COMPLETE THE FOLLOWING
1: Summarize the article below in two sentences.
2: Revise the stretch of the article below from "Experiments conducted at" through "in the study.", putting "visual system" in place of "visual cortex".

DOCUMENT EXTRACT
^^^^
Vision scientists demonstrate innovative learning method

New research published today in the journal Science suggests it may be possible to use brain technology to learn to play a piano, reduce mental stress or hit a curve ball with little or no conscious effort. It’s the kind of thing seen in Hollywood’s “Matrix” franchise.

Experiments conducted at Boston University (BU) and ATR Computational Neuroscience Laboratories in Kyoto, Japan, recently demonstrated that through a person’s visual cortex, researchers could use decoded functional magnetic resonance imaging (fMRI) to induce brain activity patterns to match a previously known target state and thereby improve performance on visual tasks.

Think of a person watching a computer screen and having his or her brain patterns modified to match those of a high-performing athlete or modified to recuperate from an accident or disease. Though preliminary, researchers say such possibilities may exist in the future.

“Adult early visual areas are sufficiently plastic to cause visual perceptual learning,” said lead author and BU neuroscientist Takeo Watanabe of the part of the brain analyzed in the study.

Neuroscientists have found that pictures gradually build up inside a person’s brain, appearing first as lines, edges, shapes, colors and motion in early visual areas. The brain then fills in greater detail to make a red ball appear as a red ball, for example.

Researchers studied the early visual areas for their ability to cause improvements in visual performance and learning.

“Some previous research confirmed a correlation between improving visual performance and changes in early visual areas, while other researchers found correlations in higher visual and decision areas,” said Watanabe, director of BU’s Visual Science Laboratory. “However, none of these studies directly addressed the question of whether early visual areas are sufficiently plastic to cause visual perceptual learning.” Until now.
^^^^
RECORDED INFORMATION
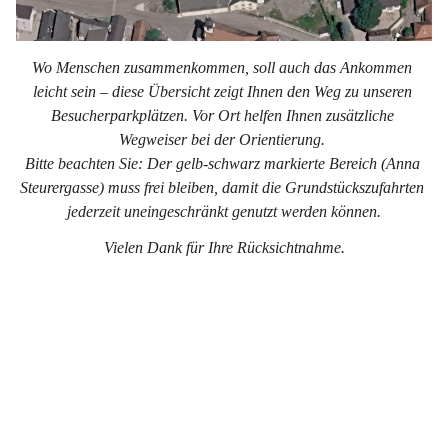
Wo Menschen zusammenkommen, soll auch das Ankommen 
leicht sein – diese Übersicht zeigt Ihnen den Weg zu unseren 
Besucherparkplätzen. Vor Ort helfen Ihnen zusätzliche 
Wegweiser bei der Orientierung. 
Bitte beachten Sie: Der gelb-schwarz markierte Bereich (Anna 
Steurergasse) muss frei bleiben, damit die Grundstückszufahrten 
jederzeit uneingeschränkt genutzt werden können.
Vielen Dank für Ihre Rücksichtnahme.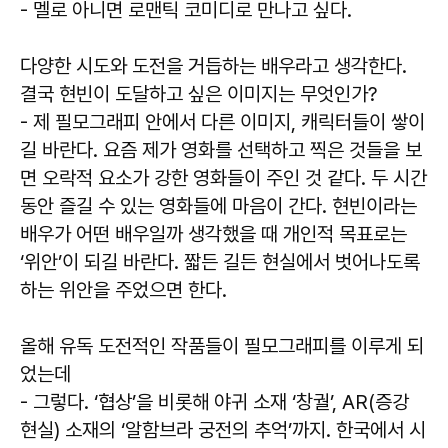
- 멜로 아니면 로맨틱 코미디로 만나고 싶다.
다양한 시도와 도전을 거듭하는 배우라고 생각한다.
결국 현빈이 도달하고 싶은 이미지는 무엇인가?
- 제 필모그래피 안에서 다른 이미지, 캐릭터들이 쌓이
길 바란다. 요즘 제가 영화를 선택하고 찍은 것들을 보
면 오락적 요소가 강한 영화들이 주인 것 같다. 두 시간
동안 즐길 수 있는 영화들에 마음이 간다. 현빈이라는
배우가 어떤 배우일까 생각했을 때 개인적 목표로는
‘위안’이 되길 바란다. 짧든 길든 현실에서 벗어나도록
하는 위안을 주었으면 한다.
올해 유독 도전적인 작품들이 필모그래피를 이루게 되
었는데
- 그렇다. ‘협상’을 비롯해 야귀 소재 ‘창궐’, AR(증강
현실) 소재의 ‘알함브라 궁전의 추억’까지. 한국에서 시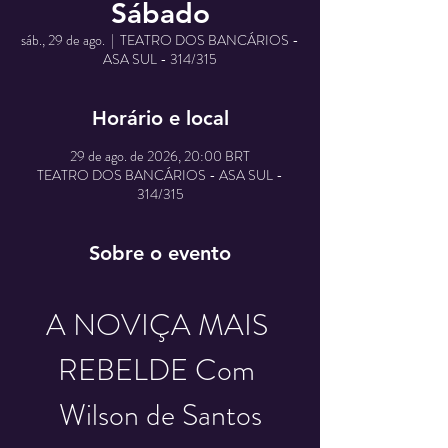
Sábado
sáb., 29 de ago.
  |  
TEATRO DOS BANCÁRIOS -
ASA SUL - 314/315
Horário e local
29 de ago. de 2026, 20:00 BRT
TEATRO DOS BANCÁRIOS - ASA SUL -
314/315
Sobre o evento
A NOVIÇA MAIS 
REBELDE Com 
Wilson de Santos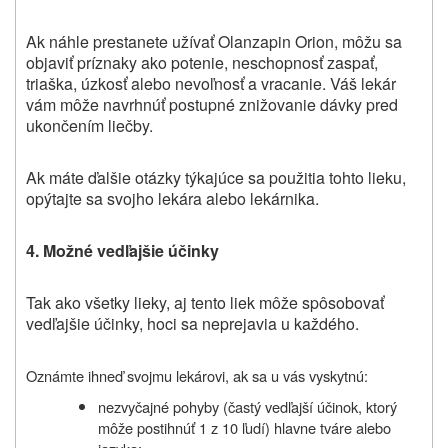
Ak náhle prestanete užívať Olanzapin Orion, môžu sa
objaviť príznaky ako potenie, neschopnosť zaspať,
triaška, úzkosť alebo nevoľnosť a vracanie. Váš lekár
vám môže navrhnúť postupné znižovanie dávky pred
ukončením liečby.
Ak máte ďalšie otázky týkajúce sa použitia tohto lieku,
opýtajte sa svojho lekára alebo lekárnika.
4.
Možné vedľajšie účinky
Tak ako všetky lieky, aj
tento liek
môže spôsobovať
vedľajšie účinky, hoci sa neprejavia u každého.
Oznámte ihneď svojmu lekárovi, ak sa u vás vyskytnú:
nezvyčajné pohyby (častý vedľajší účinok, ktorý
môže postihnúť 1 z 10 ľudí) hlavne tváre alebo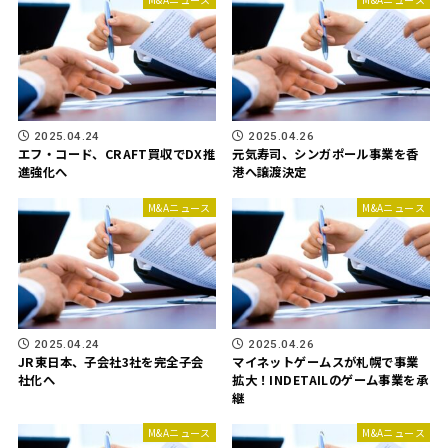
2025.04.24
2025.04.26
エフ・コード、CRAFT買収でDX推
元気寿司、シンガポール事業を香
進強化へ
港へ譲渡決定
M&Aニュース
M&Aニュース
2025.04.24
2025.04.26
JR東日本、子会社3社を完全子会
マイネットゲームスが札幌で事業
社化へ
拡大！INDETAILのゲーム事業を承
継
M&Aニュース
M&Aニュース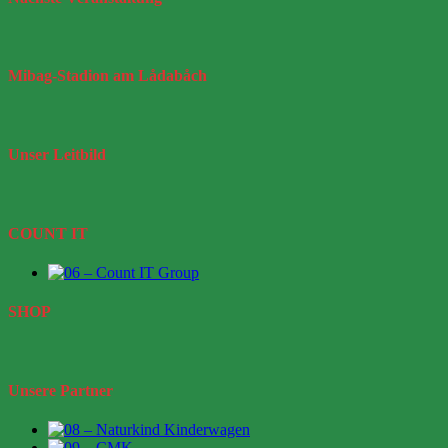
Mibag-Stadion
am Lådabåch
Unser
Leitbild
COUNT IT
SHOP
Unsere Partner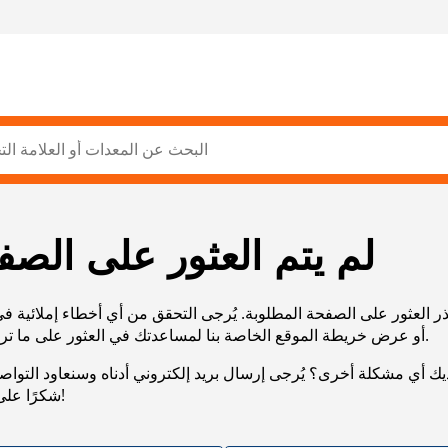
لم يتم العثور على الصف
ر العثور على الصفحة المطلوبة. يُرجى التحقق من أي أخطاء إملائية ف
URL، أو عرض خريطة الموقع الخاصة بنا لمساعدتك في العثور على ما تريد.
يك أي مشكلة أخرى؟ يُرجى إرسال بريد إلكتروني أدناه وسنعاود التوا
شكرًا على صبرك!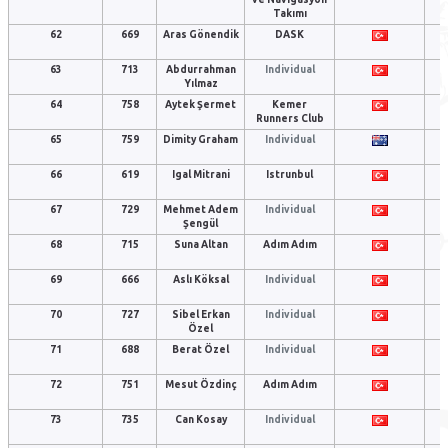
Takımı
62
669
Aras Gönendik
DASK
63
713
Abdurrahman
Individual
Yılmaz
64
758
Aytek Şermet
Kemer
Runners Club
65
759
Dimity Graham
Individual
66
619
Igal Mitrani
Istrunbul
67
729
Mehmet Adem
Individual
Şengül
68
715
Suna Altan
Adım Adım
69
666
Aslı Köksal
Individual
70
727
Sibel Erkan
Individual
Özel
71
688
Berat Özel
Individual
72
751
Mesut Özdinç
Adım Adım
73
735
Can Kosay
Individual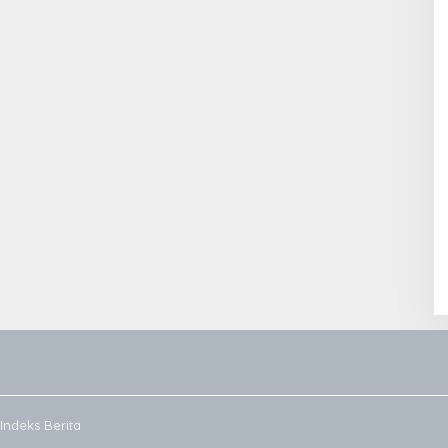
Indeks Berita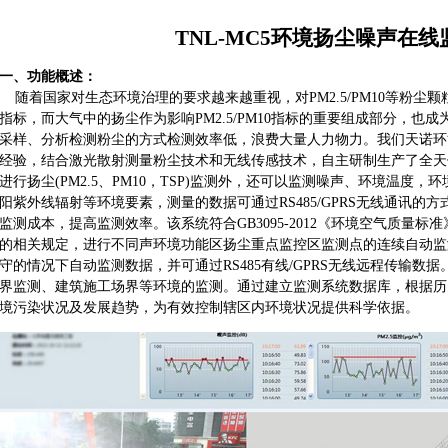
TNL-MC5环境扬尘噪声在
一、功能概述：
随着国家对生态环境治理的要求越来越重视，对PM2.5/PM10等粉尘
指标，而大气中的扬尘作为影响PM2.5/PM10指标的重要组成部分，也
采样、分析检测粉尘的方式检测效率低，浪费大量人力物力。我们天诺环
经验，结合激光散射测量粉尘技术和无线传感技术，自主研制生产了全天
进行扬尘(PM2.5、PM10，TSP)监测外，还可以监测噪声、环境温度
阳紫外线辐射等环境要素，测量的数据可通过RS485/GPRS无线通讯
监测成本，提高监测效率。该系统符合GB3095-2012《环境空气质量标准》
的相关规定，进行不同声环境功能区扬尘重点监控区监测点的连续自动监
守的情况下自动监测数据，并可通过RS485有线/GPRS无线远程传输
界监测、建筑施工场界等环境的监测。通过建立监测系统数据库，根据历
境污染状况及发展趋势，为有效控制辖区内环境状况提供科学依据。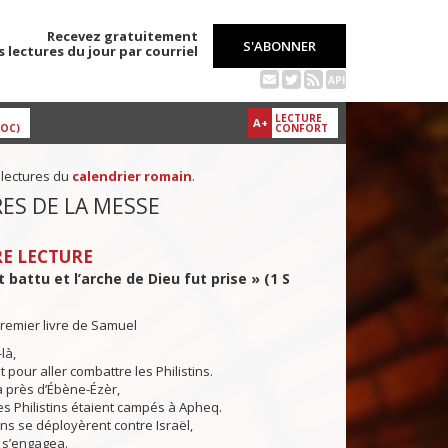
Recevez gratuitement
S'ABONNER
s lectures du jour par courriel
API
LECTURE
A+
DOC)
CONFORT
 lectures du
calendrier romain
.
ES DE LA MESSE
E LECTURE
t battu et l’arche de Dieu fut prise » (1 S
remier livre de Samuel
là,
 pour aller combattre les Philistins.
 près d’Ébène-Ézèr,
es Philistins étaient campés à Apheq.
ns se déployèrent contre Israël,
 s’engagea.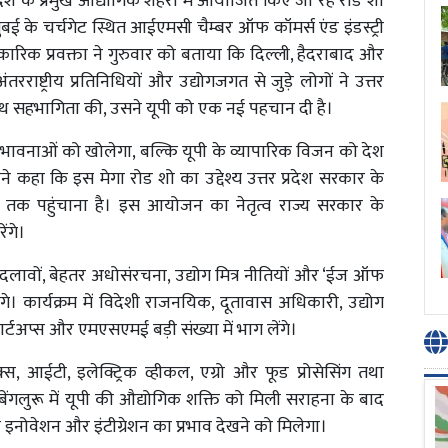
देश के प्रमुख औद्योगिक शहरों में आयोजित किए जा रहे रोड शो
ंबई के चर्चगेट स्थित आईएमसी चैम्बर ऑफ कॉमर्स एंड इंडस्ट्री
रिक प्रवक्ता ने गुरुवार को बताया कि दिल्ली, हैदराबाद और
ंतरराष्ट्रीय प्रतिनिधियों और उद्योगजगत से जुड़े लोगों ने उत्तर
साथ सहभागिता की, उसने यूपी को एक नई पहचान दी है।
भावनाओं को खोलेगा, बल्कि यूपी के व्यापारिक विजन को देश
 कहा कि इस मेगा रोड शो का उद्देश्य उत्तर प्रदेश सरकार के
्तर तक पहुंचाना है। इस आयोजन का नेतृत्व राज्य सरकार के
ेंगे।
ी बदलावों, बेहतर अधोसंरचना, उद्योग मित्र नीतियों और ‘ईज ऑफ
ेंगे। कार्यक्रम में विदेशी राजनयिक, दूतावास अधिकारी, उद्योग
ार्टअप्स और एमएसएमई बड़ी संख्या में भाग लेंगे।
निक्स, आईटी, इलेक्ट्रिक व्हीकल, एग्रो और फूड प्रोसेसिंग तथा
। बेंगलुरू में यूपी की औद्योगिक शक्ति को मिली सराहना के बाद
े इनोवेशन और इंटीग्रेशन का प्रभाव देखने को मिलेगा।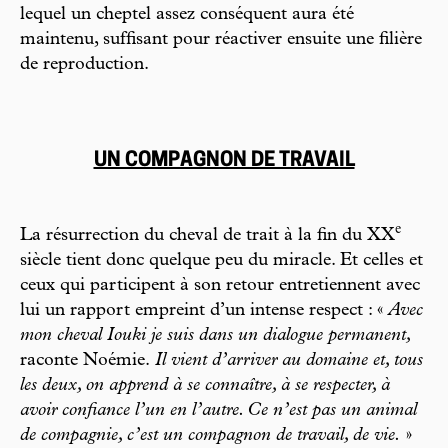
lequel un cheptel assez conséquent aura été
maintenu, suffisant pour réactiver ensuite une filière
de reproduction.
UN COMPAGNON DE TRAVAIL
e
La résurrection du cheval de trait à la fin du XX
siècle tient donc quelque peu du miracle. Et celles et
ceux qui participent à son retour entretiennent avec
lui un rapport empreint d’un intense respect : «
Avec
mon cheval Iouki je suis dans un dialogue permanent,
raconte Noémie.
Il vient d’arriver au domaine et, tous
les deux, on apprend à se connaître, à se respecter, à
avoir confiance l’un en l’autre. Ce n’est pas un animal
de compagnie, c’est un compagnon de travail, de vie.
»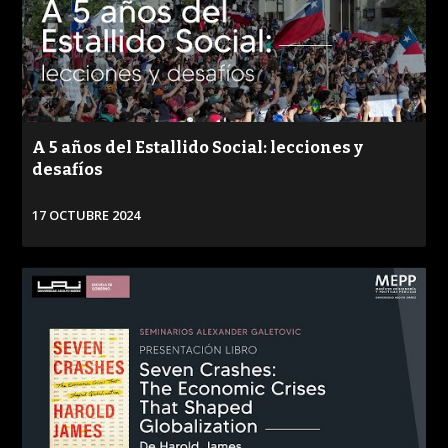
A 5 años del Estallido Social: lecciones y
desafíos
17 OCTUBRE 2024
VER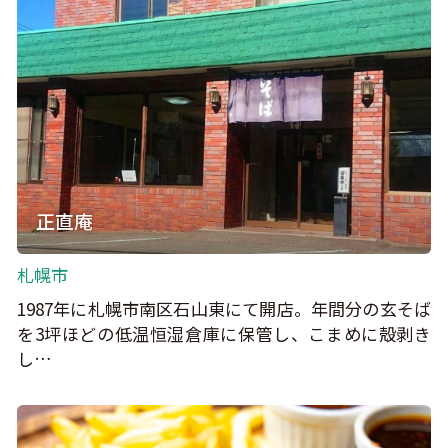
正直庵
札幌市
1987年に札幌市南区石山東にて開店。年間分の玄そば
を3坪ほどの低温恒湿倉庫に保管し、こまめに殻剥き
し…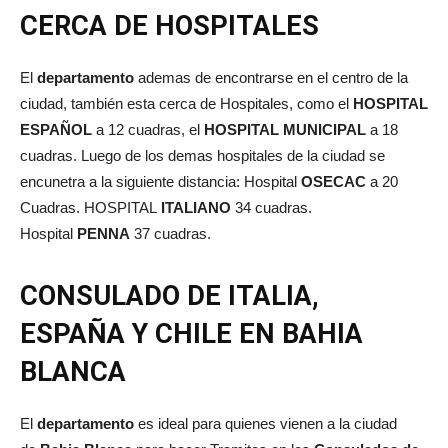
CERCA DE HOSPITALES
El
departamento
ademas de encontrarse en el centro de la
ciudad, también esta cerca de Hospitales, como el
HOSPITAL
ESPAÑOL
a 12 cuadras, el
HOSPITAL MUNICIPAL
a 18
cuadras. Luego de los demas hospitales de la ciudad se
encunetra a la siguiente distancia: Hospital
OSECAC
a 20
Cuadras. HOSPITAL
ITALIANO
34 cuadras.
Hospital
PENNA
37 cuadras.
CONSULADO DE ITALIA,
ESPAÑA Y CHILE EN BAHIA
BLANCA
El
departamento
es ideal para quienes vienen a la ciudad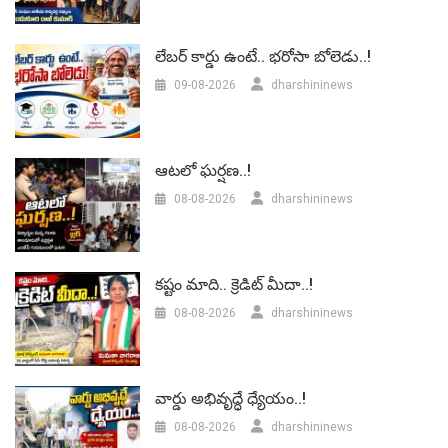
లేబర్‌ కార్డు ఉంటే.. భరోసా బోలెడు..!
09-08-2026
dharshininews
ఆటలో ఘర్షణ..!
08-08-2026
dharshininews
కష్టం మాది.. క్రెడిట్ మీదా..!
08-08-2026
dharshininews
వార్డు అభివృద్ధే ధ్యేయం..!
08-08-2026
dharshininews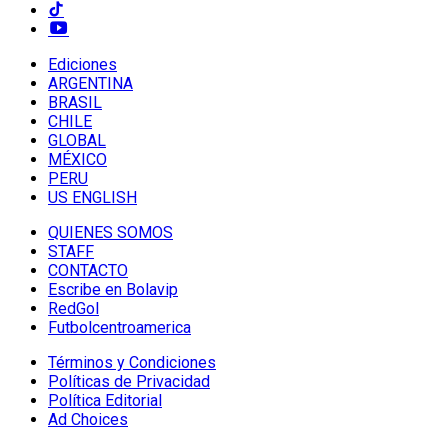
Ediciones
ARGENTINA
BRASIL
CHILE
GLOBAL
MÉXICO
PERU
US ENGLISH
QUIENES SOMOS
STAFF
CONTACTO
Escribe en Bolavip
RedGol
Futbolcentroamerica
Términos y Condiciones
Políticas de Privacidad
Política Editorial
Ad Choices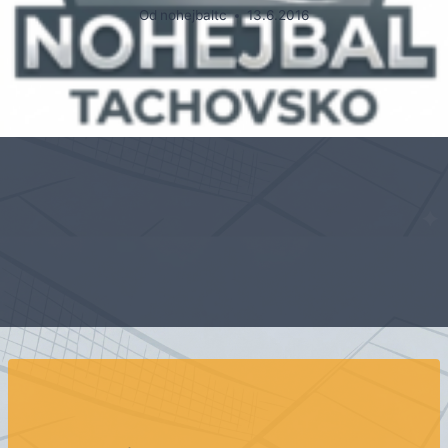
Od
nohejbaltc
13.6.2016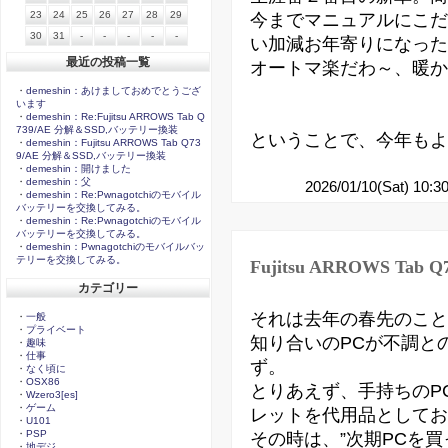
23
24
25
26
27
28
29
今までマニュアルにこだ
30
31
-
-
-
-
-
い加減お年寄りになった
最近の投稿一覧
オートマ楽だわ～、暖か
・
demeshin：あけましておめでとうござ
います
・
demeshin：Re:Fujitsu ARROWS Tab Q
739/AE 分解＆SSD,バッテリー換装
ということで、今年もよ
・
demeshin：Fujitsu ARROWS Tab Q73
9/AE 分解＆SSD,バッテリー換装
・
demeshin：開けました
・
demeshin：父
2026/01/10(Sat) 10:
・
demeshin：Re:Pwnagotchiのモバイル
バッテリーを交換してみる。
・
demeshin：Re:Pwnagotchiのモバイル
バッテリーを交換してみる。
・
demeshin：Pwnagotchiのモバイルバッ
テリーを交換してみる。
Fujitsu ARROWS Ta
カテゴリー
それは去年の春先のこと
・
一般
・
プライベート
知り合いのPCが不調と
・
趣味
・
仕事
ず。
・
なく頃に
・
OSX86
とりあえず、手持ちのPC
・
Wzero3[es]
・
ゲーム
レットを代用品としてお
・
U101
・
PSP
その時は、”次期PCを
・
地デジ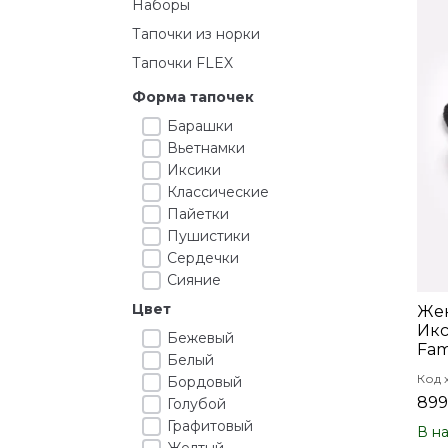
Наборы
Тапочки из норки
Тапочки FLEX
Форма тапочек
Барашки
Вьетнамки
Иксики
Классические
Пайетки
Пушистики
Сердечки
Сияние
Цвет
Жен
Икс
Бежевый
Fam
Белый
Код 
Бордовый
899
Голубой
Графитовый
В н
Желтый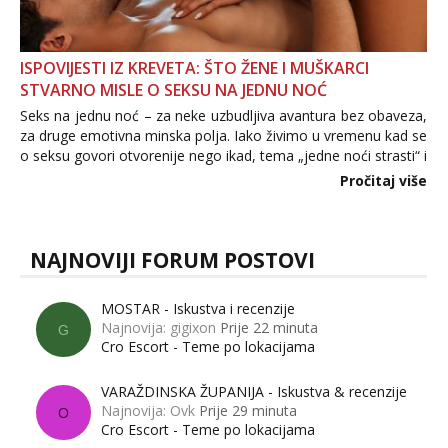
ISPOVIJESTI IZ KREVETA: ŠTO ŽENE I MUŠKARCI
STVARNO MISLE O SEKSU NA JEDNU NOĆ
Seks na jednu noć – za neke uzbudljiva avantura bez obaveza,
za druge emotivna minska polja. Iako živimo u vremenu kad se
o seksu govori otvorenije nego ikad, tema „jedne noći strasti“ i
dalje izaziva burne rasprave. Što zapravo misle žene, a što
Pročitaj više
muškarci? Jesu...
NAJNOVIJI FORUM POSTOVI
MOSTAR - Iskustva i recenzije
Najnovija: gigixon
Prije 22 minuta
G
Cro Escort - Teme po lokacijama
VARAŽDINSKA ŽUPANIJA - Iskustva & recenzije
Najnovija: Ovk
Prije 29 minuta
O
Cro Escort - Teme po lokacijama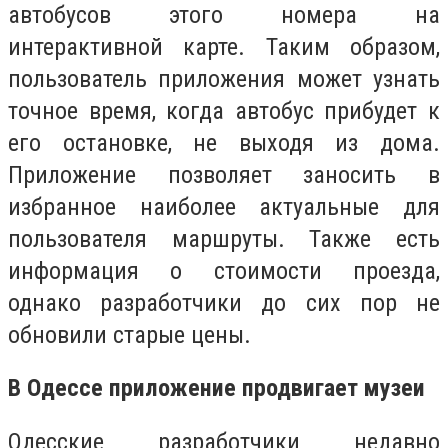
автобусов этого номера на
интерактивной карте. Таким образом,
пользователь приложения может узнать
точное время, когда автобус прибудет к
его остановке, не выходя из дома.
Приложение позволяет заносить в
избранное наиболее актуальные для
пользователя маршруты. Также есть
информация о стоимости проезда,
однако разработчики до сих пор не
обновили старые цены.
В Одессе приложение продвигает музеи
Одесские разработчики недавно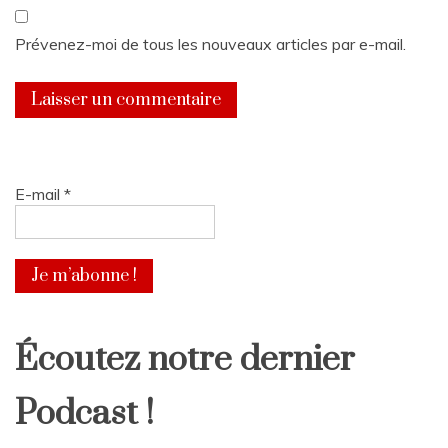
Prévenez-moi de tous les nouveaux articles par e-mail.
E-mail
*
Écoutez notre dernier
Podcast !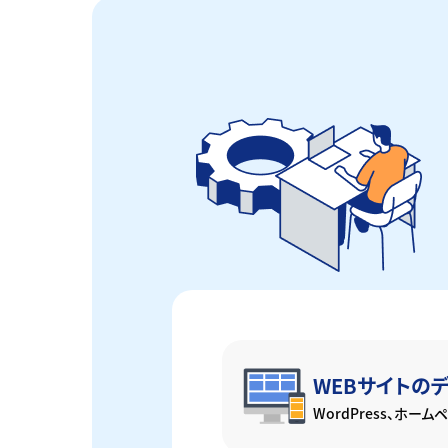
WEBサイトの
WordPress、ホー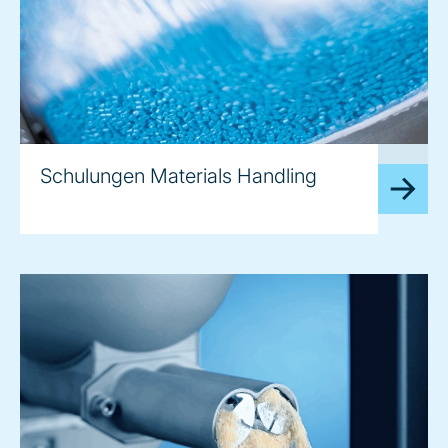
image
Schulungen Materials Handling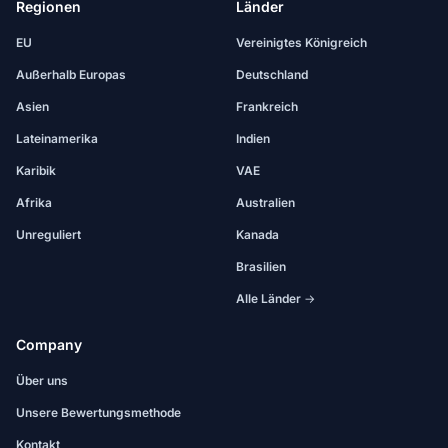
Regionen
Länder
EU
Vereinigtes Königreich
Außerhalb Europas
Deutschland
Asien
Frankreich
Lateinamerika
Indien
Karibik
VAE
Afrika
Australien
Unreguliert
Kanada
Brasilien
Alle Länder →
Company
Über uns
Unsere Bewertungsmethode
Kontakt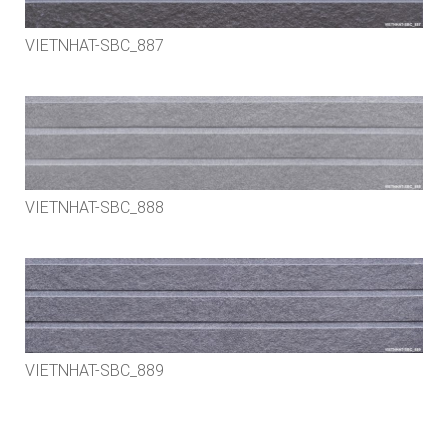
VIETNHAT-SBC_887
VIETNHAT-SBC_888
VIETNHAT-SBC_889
^^^^
SET OF ANSWERS
1: Experiments at Boston University and ATR Computational Neuroscience Laboratories in Kyoto showed that researchers could use decoded fMRI to induce brain activity patterns in a person's visual cortex that matched a previously known target state, which improved performance on visual tasks. According to lead author Takeo Watanabe, the study shows that adult early visual areas are plastic enough to cause visual perceptual learning, a question earlier studies had not directly addressed.

2:
Experiments conducted at Boston University (BU) and ATR Computational Neuroscience Laboratories in Kyoto, Japan, recently demonstrated that through a person’s visual system, researchers could use decoded functional magnetic resonance imaging (fMRI) to induce brain activity patterns to match a previously known target state and thereby improve performance on visual tasks.

Think of a person watching a computer screen and having his or her brain patterns modified to match those of a high-performing athlete or modified to recuperate from an accident or disease. Though preliminary, researchers say such possibilities may exist in the future.

“Adult early visual areas are sufficiently plastic to cause visual perceptual learning,” said lead author and BU neuroscientist Takeo Watanabe of the part of the brain analyzed in the study.